The Big, Costly Follow-up Mistake that Salons Make!
Here’s a question for you: when did you last get an email, letter or postcard from your favorite restaurant, or the last shop you visited, or your local supermarket?
My guess is probably never. You might get the occasional flyer, but nothing personal or even interesting. The best you can hope for is boring discount offers.
There’s a big lesson here for all of us.
As business owners, we can never be “too good” at following up with our clients. I refuse to let a salon owner moan to me about the Recession until they have a multi-step follow up sequence of 18-30 contacts (email, mail, postcard, telephone etc.) with everyone who comes in contact with their salon. And I’m talking about both current clients and potential new clients.
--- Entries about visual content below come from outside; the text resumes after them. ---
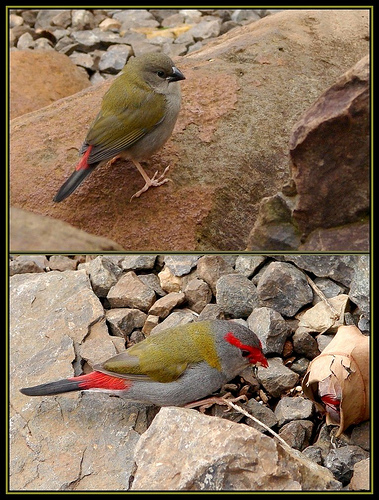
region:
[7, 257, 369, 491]
Rocks below the bird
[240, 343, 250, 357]
The right eye of the bird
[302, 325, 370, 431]
An item near the bird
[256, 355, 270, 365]
The beak fo the bird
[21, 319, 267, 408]
A bird on the rocks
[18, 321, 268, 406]
The bird is multicolored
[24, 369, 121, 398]
The tail of the bird is red and black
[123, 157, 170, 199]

Its funny, because when people do this, they tend to make so much money from increased sales, they simply shrug off the Recession and stop talking about it.
As business owners, we cannot afford to make the big, costly mistake of not following up. Because one way or another, clients will eventually disappear along with the corresponding sales associated with them. And in this day and age, salons cannot afford to have clients walking out the door for any reason.
Take a look at these eye-opening statistics about why people stop buying from businesses:
1% die.
3% move away.
5% follow a friend or relative’s recommendation.
9% find an alternative they perceive to be of better quality or value.
14% are dissatisfied with the products or services.
And a massive 68% of people leave a business because of… indifference.
They take their business elsewhere simply because they don’t feel valued.
Since you spend a lot of time, money, and effort to get a new client to your salon, if you let them leave because of indifference, you might as well be flushing $100 bills away.
So, how often should you follow up? You should at least email your clients with new beauty tips once a month. You should send out a client newsletter at least every other month. That would be communicating with them – 18 times a year. These emails and newsletters should have personality in them and be loaded with quality content. Content can be found all over the Internet, so you don’t even have to work that hard to get it.
You should also imbed offers for new services and retail in some of your communications. Clients will not mind it at all, as long as the overall intent of the newsletter, email, postcard, etc also contains information that is useful to them. Many times, the additional business you will get will more than pay for the newsletter.
Most salon owners, I speak to, follow up maybe twice a year, if at all. This is a huge mistake. Don’t let clients leave you because you are just being cheap, lazy or blind!